In the first year all participants were engaged in establishing a unified vision and agreeing upon shared methodologies, crucial for developing technical tools but also for identifying, collecting, and producing ground truth data tailored for AI tool training within this project.
Moreover, this work addressed one of the project's major challenges: accessing social media data. Changes in policy for research access to Twitter/X API and the gradual discontinuation of Crowdtangle by Facebook/Meta necessitated diversifying data sources beyond the original plan. Consequently, alongside the continued access to Youtube, a novel methodology for collecting Telegram data was devised, customized to the topics outlined. Also, the progress associated with the Social Media Data Streams will be included in the upcoming phase.
This exploration of new data sources offers a fresh scientific perspective to be further explored, where we are currently evaluating novel applications of social network analysis utilizing perspectives distinct from those developed for more widely studied platforms like Twitter. Naturally, ensuring privacy compliance has been paramount in our work. All teams collaborated closely to uphold privacy by design principles in our data management and scientific activities. This was further reinforced through continuous alignment aimed at striking the correct balance between the requirements for scientific insight and explainability, and the minimization of personal information collected.
From a scientific perspective, during the reporting period, AI-driven methods were developed for the analysis of textual, speech, audio, visual, and multimodal data. To facilitate integration with the Disinformation Warning System and the AI4TRUST platform, technology-providing partners exposed accessible APIs. Efforts in understanding the output of data analysis technologies led to the design of a system architecture for producing an overall estimate of the trustworthiness of a given claim or media item. Furthermore, Socio-behavioral and human-centered research has been conducted to inform the development of AI4TRUST models and the overall platform design and aim. To this end, focus groups, interviews, and ethnographic fieldwork have been conducted to inform the requirements for human-AI interaction, specifically focusing on aspects such as trust and explainability, as well as to map the specific requirements different future users of the AI4TRUST platform have.
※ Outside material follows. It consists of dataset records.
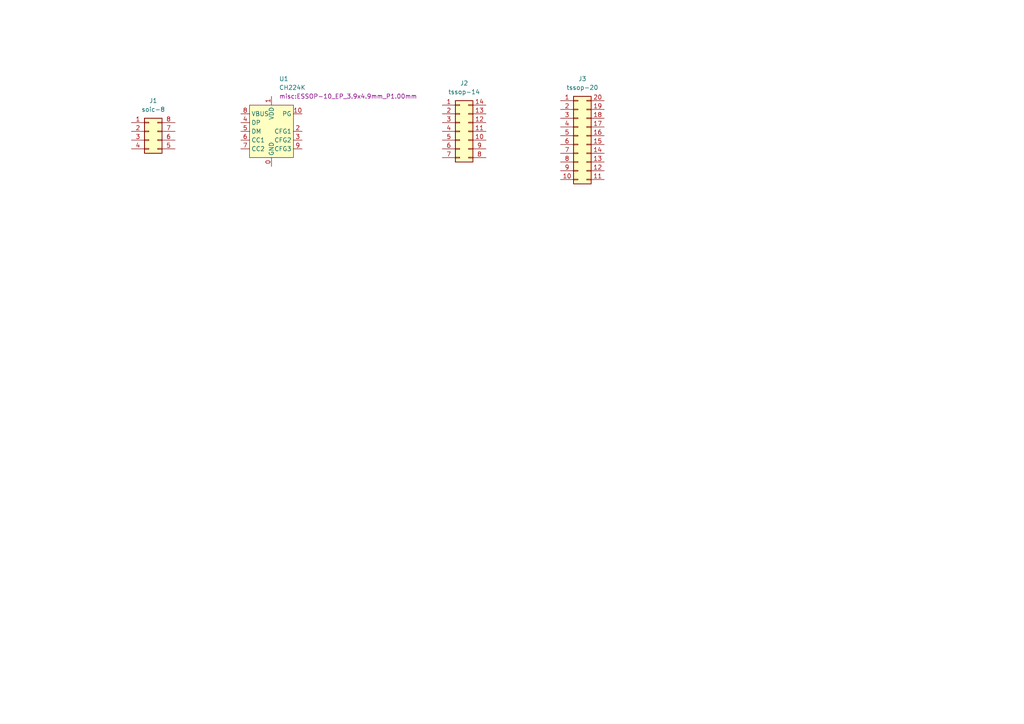
<source format=kicad_sch>
(kicad_sch
	(version 20231120)
	(generator "eeschema")
	(generator_version "8.0")
	(uuid "ba17f64b-2a4a-4571-844b-85d9a3a87470")
	(paper "A4")
	
	(symbol
		(lib_id "Custom:CH224K")
		(at 78.74 38.1 0)
		(unit 1)
		(exclude_from_sim no)
		(in_bom yes)
		(on_board yes)
		(dnp no)
		(fields_autoplaced yes)
		(uuid "261fbd5a-46ec-4222-b3f7-d8d0177c708e")
		(property "Reference" "U1"
			(at 80.9341 22.86 0)
			(effects
				(font
					(size 1.27 1.27)
				)
				(justify left)
			)
		)
		(property "Value" "CH224K"
			(at 80.9341 25.4 0)
			(effects
				(font
					(size 1.27 1.27)
				)
				(justify left)
			)
		)
		(property "Footprint" "misc:ESSOP-10_EP_3.9x4.9mm_P1.00mm"
			(at 80.9341 27.94 0)
			(effects
				(font
					(size 1.27 1.27)
				)
				(justify left)
			)
		)
		(property "Datasheet" ""
			(at 78.74 38.1 0)
			(effects
				(font
					(size 1.27 1.27)
				)
				(hide yes)
			)
		)
		(property "Description" "Chinese USB power delivery ic"
			(at 78.74 38.1 0)
			(effects
				(font
					(size 1.27 1.27)
				)
				(hide yes)
			)
		)
		(pin "0"
			(uuid "e1765351-3f53-4778-9b36-1168df7035ff")
		)
		(pin "7"
			(uuid "e2872a58-046c-4ca9-9cbe-6b69b5250cf2")
		)
		(pin "8"
			(uuid "27e8445c-557f-4824-8df4-dee238e2b156")
		)
		(pin "5"
			(uuid "dbf528d9-cd70-451f-81ed-18cd5b3c689c")
		)
		(pin "10"
			(uuid "bb2e6ebe-9b57-4985-b6f1-56a68e593757")
		)
		(pin "1"
			(uuid "eb27c6bd-06b1-4b99-b2cd-958d537d841b")
		)
		(pin "9"
			(uuid "8377ba2c-f5ad-46a3-9435-eef779bd7741")
		)
		(pin "4"
			(uuid "6bf766f8-0e14-4abd-a033-5fc2775b7ca1")
		)
		(pin "6"
			(uuid "670320b3-33a8-4f90-b4db-b72f065e2dde")
		)
		(pin "2"
			(uuid "e1b60e71-9718-4254-9d81-0292e633e889")
		)
		(pin "3"
			(uuid "7d2bd9e6-7050-41b7-b20b-0ef64c654f4a")
		)
		(instances
			(project ""
				(path "/ba17f64b-2a4a-4571-844b-85d9a3a87470"
					(reference "U1")
					(unit 1)
				)
			)
		)
	)
	(symbol
		(lib_id "Connector_Generic:Conn_02x10_Counter_Clockwise")
		(at 167.64 39.37 0)
		(unit 1)
		(exclude_from_sim no)
		(in_bom yes)
		(on_board yes)
		(dnp no)
		(fields_autoplaced yes)
		(uuid "54b86a0b-94ae-44e0-baa8-5a744fd48e3e")
		(property "Reference" "J3"
			(at 168.91 22.86 0)
			(effects
				(font
					(size 1.27 1.27)
				)
			)
		)
		(property "Value" "tssop-20"
			(at 168.91 25.4 0)
			(effects
				(font
					(size 1.27 1.27)
				)
			)
		)
		(property "Footprint" "Package_SO:TSSOP-20_4.4x6.5mm_P0.65mm"
			(at 167.64 39.37 0)
			(effects
				(font
					(size 1.27 1.27)
				)
				(hide yes)
			)
		)
		(property "Datasheet" "~"
			(at 167.64 39.37 0)
			(effects
				(font
					(size 1.27 1.27)
				)
				(hide yes)
			)
		)
		(property "Description" "Generic connector, double row, 02x10, counter clockwise pin numbering scheme (similar to DIP package numbering), script generated (kicad-library-utils/schlib/autogen/connector/)"
			(at 167.64 39.37 0)
			(effects
				(font
					(size 1.27 1.27)
				)
				(hide yes)
			)
		)
		(pin "5"
			(uuid "eaac46a1-647b-4eae-8f46-6ed3a1c78c14")
		)
		(pin "2"
			(uuid "9b6d73b8-1ee8-43aa-bb96-c0bba5b42821")
		)
		(pin "8"
			(uuid "aad2dc90-6030-4082-8936-f013ec9350f5")
		)
		(pin "3"
			(uuid "86cb6137-cad9-4b67-a571-e01cd9a93123")
		)
		(pin "6"
			(uuid "4dba5f6f-e6fd-4fc6-82dc-3c4a8b7f60ca")
		)
		(pin "7"
			(uuid "d6929f44-0d06-4369-b622-7a0b7d694957")
		)
		(pin "1"
			(uuid "7dcb5fff-95e8-419b-81e7-896ee4025110")
		)
		(pin "4"
			(uuid "44b57aee-edb2-47b4-b280-48f30d8a93fa")
		)
		(pin "13"
			(uuid "1b12ae51-090a-4cda-9dec-cb29dfba3af8")
		)
		(pin "14"
			(uuid "95ed458a-4449-44d6-b7eb-18f4ca37b7df")
		)
		(pin "11"
			(uuid "6c53df9c-66fa-4d4d-994e-22fc5b81f735")
		)
		(pin "12"
			(uuid "7bb0c891-fead-47f4-8647-9e790ce58d17")
		)
		(pin "9"
			(uuid "be575ca8-7e6c-4866-b1fb-12d429bd4057")
		)
		(pin "10"
			(uuid "ca63de94-2e1b-4f42-88e9-0bdd28f32797")
		)
		(pin "19"
			(uuid "4d3e5694-1a0a-48cc-9fdd-b5659cea331e")
		)
		(pin "15"
			(uuid "73cd1275-c6f6-490e-9ffe-6745e6e56825")
		)
		(pin "16"
			(uuid "79cc5218-3c23-4a8f-a78b-43596f120c19")
		)
		(pin "20"
			(uuid "552cae83-dea2-4428-bab6-f3d4c8996da6")
		)
		(pin "18"
			(uuid "8844ff1c-759f-4b87-9404-9a1b5ebb2cc4")
		)
		(pin "17"
			(uuid "320168a0-a346-405b-b039-7d02f3fce99e")
		)
		(instances
			(project "tssop_breakout_stencil"
				(path "/ba17f64b-2a4a-4571-844b-85d9a3a87470"
					(reference "J3")
					(unit 1)
				)
			)
		)
	)
	(symbol
		(lib_id "Connector_Generic:Conn_02x07_Counter_Clockwise")
		(at 133.35 38.1 0)
		(unit 1)
		(exclude_from_sim no)
		(in_bom yes)
		(on_board yes)
		(dnp no)
		(fields_autoplaced yes)
		(uuid "70dfdee5-8205-4039-a1a0-978b1110592a")
		(property "Reference" "J2"
			(at 134.62 24.13 0)
			(effects
				(font
					(size 1.27 1.27)
				)
			)
		)
		(property "Value" "tssop-14"
			(at 134.62 26.67 0)
			(effects
				(font
					(size 1.27 1.27)
				)
			)
		)
		(property "Footprint" "Package_SO:TSSOP-14_4.4x5mm_P0.65mm"
			(at 133.35 38.1 0)
			(effects
				(font
					(size 1.27 1.27)
				)
				(hide yes)
			)
		)
		(property "Datasheet" "~"
			(at 133.35 38.1 0)
			(effects
				(font
					(size 1.27 1.27)
				)
				(hide yes)
			)
		)
		(property "Description" "Generic connector, double row, 02x07, counter clockwise pin numbering scheme (similar to DIP package numbering), script generated (kicad-library-utils/schlib/autogen/connector/)"
			(at 133.35 38.1 0)
			(effects
				(font
					(size 1.27 1.27)
				)
				(hide yes)
			)
		)
		(pin "5"
			(uuid "cf25bf01-e655-4319-8296-2a193140b4eb")
		)
		(pin "2"
			(uuid "3b4c0fff-cedb-4165-9d58-75fed7637302")
		)
		(pin "8"
			(uuid "ea9e3e41-8989-4096-b0b5-3d40ea6aca78")
		)
		(pin "3"
			(uuid "9faddd8c-eaa3-4e4e-ae1d-325bdb3e172c")
		)
		(pin "6"
			(uuid "7ce322cb-f315-4d1d-bd0c-96f41a3d29a7")
		)
		(pin "7"
			(uuid "b3131514-1e62-4c2d-bf24-bd658b3b6b45")
		)
		(pin "1"
			(uuid "07d9e59a-258e-42fc-8918-ea41256daa0b")
		)
		(pin "4"
			(uuid "bf3290e1-0c64-4cc7-859e-b760fafb566b")
		)
		(pin "13"
			(uuid "c6e05f62-e71f-4a78-bcdf-b0740d8c822d")
		)
		(pin "14"
			(uuid "9a5009c9-f4c8-4fec-99ec-bf216521626b")
		)
		(pin "11"
			(uuid "d2d55075-ba0b-42af-a8a3-c28033011cfb")
		)
		(pin "12"
			(uuid "04bada8f-936a-42a7-9ba1-b13915d6a26e")
		)
		(pin "9"
			(uuid "973b9025-a129-439a-a91a-c49fd373c6a4")
		)
		(pin "10"
			(uuid "aad40ac5-5ed8-4cbe-b4f8-3797cdc0459a")
		)
		(instances
			(project "tssop_breakout_stencil"
				(path "/ba17f64b-2a4a-4571-844b-85d9a3a87470"
					(reference "J2")
					(unit 1)
				)
			)
		)
	)
	(symbol
		(lib_id "Connector_Generic:Conn_02x04_Counter_Clockwise")
		(at 43.18 38.1 0)
		(unit 1)
		(exclude_from_sim no)
		(in_bom yes)
		(on_board yes)
		(dnp no)
		(fields_autoplaced yes)
		(uuid "b30d601d-8ee7-477e-8e0a-dff70937c9de")
		(property "Reference" "J1"
			(at 44.45 29.21 0)
			(effects
				(font
					(size 1.27 1.27)
				)
			)
		)
		(property "Value" "soic-8"
			(at 44.45 31.75 0)
			(effects
				(font
					(size 1.27 1.27)
				)
			)
		)
		(property "Footprint" "Package_SO:SOIC-8_3.9x4.9mm_P1.27mm"
			(at 43.18 38.1 0)
			(effects
				(font
					(size 1.27 1.27)
				)
				(hide yes)
			)
		)
		(property "Datasheet" "~"
			(at 43.18 38.1 0)
			(effects
				(font
					(size 1.27 1.27)
				)
				(hide yes)
			)
		)
		(property "Description" "Generic connector, double row, 02x04, counter clockwise pin numbering scheme (similar to DIP package numbering), script generated (kicad-library-utils/schlib/autogen/connector/)"
			(at 43.18 38.1 0)
			(effects
				(font
					(size 1.27 1.27)
				)
				(hide yes)
			)
		)
		(pin "5"
			(uuid "4662a212-823a-41ee-8f0f-43c02ec672ee")
		)
		(pin "2"
			(uuid "c7b6154b-75c0-4131-b4a1-96fb90a39356")
		)
		(pin "8"
			(uuid "e2d2ba6e-3624-4b3e-8d71-3931656e38af")
		)
		(pin "3"
			(uuid "54edcec6-e17e-4b48-b280-321869cc56ea")
		)
		(pin "6"
			(uuid "6702c134-adc3-44f2-92b3-9a6b069dfb5d")
		)
		(pin "7"
			(uuid "d9f9da3b-d3d8-4a3c-b4a1-6cb0510b0e91")
		)
		(pin "1"
			(uuid "73264d77-7d55-4c14-b935-50bfcb764414")
		)
		(pin "4"
			(uuid "e6c222a2-be68-4aec-9d75-0c6dd5c0bff1")
		)
		(instances
			(project ""
				(path "/ba17f64b-2a4a-4571-844b-85d9a3a87470"
					(reference "J1")
					(unit 1)
				)
			)
		)
	)
	(sheet_instances
		(path "/"
			(page "1")
		)
	)
)

</source>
From a technical perspective, we worked toward design and development of the AI4TRUST platform, suitable solutions are being provisioned to ensure ethical and privacy compliance. The technical design and implementation of the platform adopt a microservice-based approach to facilitate integration of different modules implemented throughout the project and enhance support for concurrent data processing and analysis models. Ethical, privacy, and data protection requirements were taken into account during this process. Following the consolidation of platform specifications, development kicked off alongside the integration of partner tools. A preliminary version of the backend and frontend, encompassing a subset of features, is slated for the pilot phase.
To facilitate the alignment and experimentation of pilots, we compiled a comprehensive collection of state-of-the-art fact-checking methodologies and best practices sourced directly from media professionals within the Consortium. These insights informed tailored high-level requirements for each pilot, ensuring alignment with their unique needs. Additionally, we established a structured work plan and guidelines for the piloting sessions, delineating activities across preparatory, execution, and post-pilot phases. For evaluating the pilots, we defined evaluation objectives, KPIs, and feedback mechanisms. To streamline upcoming pilot phases, we've initiated measures such as strategically assigning contact points for each pilot, crucial for maintaining regular updates. Moreover, we've developed a preliminary set of instructional materials outlining actions during training sessions and setting clear expectations for platform performance.